Liquidity is a Coward

Liquidity is a coward – It’s never there when you want it.

Recently I was listening to an interview with Jeff Gundlach, the CEO and CIO of Doubleline Capital, where he was talking about the liquidity of commercial mortgage backed securities (a type of bond that is backed by mortgages on commercial buildings) and he used that phrase to describe the market in those securities.   Until you have actually been in a position that you can’t get out of at a reasonable price you would never understand how true that statement is.  Unfortunately in the last week, many high yield bond investors and managers at Third Avenue Focused Credit Fund are finding out how price and liquidity can disappear just when you need it most. (Third Avenue Blocks Redemptions From Credit Fund Amid Losses)

I love clichés.  The thing about clichés is that they wouldn’t be around and so heavily used if they weren’t true.  In this case, there is a hard lesson to learn.  One that can go without notice until you are right smack in the middle of it and wishing there was a way out.

You see in the last 15 years the market has become dominated by computerized trading, and although it has cut the cost of trading for the individual investor, the rise of the computerized trading has had a detrimental effect on the amount of liquidity that exists in the market.

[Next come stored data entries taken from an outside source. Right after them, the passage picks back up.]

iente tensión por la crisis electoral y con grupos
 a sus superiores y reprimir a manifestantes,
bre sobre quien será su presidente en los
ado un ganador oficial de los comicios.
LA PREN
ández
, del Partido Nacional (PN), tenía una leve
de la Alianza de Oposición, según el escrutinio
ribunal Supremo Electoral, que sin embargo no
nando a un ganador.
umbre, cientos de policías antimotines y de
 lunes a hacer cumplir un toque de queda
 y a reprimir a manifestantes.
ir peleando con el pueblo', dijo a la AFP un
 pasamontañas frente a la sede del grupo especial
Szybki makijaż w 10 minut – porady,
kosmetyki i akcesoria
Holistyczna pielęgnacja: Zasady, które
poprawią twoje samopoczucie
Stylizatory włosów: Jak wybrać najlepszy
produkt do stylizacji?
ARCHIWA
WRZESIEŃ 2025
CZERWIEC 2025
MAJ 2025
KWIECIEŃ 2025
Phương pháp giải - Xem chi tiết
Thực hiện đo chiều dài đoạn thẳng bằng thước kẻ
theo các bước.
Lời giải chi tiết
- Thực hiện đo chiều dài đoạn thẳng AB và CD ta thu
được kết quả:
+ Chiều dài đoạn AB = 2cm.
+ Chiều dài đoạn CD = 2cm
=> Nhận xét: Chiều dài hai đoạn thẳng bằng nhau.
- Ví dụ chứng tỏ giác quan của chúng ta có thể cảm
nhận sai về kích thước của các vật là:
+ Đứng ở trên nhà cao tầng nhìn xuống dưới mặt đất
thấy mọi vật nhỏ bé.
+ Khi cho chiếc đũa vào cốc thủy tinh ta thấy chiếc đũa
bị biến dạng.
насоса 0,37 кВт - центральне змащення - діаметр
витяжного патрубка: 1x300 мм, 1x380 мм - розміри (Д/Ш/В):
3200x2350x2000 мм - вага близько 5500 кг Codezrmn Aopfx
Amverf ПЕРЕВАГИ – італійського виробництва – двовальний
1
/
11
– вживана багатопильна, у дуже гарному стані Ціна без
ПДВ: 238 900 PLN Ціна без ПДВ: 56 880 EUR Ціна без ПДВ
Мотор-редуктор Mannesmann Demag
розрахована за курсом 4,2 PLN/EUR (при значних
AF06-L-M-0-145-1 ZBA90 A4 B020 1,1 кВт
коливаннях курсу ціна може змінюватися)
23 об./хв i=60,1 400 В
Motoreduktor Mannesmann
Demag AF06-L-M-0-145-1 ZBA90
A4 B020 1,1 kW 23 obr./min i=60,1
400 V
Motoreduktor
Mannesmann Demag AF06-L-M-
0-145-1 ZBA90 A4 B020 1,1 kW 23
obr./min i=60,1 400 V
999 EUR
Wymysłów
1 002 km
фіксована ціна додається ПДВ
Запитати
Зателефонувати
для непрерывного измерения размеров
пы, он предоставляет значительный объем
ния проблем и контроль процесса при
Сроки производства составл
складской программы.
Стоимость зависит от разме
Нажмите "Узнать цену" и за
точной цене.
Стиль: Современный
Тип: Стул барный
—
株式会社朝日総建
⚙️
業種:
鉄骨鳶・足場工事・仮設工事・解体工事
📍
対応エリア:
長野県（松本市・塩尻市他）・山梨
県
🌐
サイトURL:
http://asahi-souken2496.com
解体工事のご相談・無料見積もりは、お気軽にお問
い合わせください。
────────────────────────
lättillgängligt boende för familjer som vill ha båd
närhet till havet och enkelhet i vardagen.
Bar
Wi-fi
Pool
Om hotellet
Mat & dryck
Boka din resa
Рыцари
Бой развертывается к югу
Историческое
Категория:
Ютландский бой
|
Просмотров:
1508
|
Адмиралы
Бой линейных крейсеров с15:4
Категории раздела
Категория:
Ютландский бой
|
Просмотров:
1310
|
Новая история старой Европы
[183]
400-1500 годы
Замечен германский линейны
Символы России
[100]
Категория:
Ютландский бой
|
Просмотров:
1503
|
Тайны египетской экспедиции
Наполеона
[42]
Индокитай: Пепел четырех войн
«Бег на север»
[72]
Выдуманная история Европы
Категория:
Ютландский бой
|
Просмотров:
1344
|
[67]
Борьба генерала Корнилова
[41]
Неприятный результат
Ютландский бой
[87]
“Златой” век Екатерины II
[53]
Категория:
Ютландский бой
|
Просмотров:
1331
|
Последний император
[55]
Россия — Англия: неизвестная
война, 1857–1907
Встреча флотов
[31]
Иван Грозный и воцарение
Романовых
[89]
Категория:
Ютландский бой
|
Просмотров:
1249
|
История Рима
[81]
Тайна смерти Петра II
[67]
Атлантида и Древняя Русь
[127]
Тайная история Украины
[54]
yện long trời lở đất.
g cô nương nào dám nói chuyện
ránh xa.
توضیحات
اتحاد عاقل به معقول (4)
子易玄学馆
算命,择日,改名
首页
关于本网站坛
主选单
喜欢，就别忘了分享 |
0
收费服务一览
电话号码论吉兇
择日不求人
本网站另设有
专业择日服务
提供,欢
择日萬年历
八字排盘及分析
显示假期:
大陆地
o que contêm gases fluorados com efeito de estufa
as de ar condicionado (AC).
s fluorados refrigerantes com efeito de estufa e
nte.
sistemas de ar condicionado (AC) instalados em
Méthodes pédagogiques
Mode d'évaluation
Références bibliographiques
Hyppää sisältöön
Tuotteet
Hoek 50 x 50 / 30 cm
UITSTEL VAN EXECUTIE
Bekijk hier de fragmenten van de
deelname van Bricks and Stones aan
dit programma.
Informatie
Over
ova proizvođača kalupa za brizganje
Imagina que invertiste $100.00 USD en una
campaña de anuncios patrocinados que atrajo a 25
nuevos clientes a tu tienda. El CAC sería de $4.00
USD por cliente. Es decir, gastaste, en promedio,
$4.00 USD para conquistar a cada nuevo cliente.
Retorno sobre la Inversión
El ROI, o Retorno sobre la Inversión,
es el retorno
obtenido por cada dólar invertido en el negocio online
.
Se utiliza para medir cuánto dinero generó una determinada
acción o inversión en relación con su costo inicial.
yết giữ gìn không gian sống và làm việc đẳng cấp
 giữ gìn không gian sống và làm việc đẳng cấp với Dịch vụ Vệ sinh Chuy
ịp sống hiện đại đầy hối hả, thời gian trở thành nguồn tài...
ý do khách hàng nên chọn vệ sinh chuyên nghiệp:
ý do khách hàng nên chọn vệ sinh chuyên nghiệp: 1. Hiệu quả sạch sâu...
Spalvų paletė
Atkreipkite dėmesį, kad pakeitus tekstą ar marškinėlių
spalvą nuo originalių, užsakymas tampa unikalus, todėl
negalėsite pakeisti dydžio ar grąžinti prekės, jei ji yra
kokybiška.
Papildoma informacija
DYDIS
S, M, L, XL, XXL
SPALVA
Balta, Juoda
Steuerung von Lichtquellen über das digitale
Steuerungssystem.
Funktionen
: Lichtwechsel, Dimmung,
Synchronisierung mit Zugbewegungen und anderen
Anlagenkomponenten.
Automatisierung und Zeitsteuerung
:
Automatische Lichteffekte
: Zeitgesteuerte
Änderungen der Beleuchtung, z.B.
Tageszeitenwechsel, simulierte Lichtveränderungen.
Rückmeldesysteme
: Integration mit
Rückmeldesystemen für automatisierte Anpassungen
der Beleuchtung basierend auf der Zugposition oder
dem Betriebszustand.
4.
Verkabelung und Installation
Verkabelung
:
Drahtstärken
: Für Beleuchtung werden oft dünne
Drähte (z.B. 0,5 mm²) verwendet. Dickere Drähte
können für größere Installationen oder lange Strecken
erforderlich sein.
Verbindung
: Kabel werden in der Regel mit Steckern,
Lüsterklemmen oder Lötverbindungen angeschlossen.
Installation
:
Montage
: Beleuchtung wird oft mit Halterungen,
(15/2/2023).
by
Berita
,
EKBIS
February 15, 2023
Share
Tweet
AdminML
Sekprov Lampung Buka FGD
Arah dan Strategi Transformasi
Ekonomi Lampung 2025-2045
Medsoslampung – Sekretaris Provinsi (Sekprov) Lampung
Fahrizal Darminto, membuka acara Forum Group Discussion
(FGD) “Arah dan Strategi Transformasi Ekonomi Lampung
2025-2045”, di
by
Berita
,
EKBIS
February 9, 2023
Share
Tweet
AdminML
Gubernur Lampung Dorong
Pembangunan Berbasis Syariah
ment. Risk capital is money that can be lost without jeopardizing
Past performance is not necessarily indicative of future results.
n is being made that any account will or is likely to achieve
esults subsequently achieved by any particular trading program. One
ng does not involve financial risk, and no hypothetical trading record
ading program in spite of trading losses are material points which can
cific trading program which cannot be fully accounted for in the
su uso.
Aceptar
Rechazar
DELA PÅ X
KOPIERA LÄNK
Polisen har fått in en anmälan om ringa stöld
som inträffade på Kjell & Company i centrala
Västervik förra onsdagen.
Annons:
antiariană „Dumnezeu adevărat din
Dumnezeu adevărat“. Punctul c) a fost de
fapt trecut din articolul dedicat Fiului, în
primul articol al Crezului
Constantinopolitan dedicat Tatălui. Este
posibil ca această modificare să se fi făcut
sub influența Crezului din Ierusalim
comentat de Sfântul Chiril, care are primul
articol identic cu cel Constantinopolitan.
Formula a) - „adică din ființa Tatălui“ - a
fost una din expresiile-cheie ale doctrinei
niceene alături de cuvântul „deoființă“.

The bond market is the biggest market in the world.  At one time the bond traders on the desks at major investment banks were referred to as the “Masters of the Universe” and James Carville once quipped that if there were reincarnation he would like to come back to life as the bond market, because it carried so much sway over the world economy and government policy.  But as big a market as it is, the changes in the market structure have reduced the liquidity, and when trying to exit positions that are not widely held in the first place , that lack of liquidity leads to disastrous outcomes.

In Third Avenue’s Focus Credit Fund, the lack of buyers for their portfolio of thinly traded high yield bonds led them to halt redemptions and put the remaining securities into a liquidating trust so that they can have a more orderly sales process.  Not the type of liquidity that mutual fund investors were expecting when they invested.